A implicação para SEO é uma cadeia de portões. Seu conteúdo precisa ser (a) rastreável por bots de IA, (b) indexado, (c) exibido pela recuperação, (d) selecionado em vez de passagens concorrentes e (e) representado com precisão na saída. Cair em qualquer estágio significa que você não está na resposta.
Limitações que importam para profissionais de SEO
| Limitação | O que significa para você |
|---|---|
| Corte de conhecimento | O modelo não sabe nada além da data de treinamento, a menos que o RAG forneça conteúdo atualizado. Corte ≠ data de lançamento — eles podem diferir por meses. O corte de treinamento do GPT-5 é relatado como setembro de 2024. |
| Janela de contexto | Um LLM só pode processar uma quantidade finita de texto por vez, medida em tokens. Isso limita quanto conteúdo recuperado pode ser alimentado — e é por isso que a divisão em partes (chunking) importa na recuperação. |
| Alucinação | O modelo gera conclusões que parecem plausíveis, mas podem estar erradas. É um artefato estatístico, não uma mentira. A pesquisa da Ahrefs descobriu que assistentes de IA enviam visitantes para páginas 404 2,87× mais frequentemente do que o Google Search. |
| Risco de cobertura de JavaScript | A renderização do rastreador de IA varia por provedor, então conteúdo dependente de JS pode ser perdido quando um buscador usa apenas o HTML inicial. |
| Divisão em partes de passagens | Sistemas de recuperação dividem páginas em passagens.
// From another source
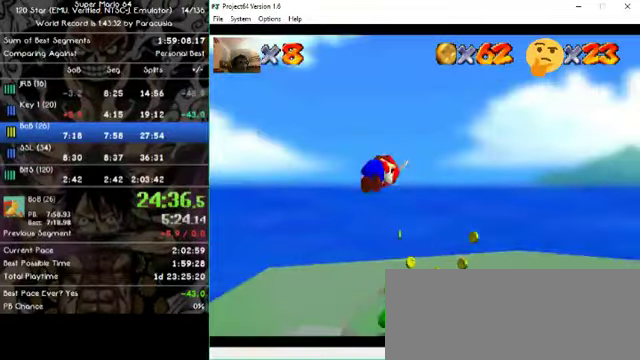
{"dt_ms": 500, "buttons": [], "left_stick": "up", "events": [[400, "left_stick", "up"]]}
Minha pesquisa sobre o processamento do Chrome apontou para passagens de ~200 palavras e análise de apenas as primeiras ~30 passagens de uma página — conteúdo enterrado profundamente pode nunca ser recuperado. |
O que isso significa para sua estratégia de conteúdo
Algumas coisas que me sinto confortável em dizer, separadas das coisas que ninguém fora dos mecanismos realmente sabe:
- A indexação ainda é o pré-requisito. Gary Illyes foi direto: “To get your content to appear in AI Overview, simply use normal SEO practices.” (tradução) «Para fazer seu conteúdo aparecer nos AI Overviews, basta usar práticas normais de SEO.» Não há um sinal especial confirmado de direcionamento para LLM. E sobre o tão badalado arquivo llms.txt, Illyes disse “Google doesn’t support LLMs.txt and isn’t planning to,” (tradução) «O Google não suporta LLMs.txt e não planeja suportar», com John Mueller comparando-o à antiga tag meta keywords.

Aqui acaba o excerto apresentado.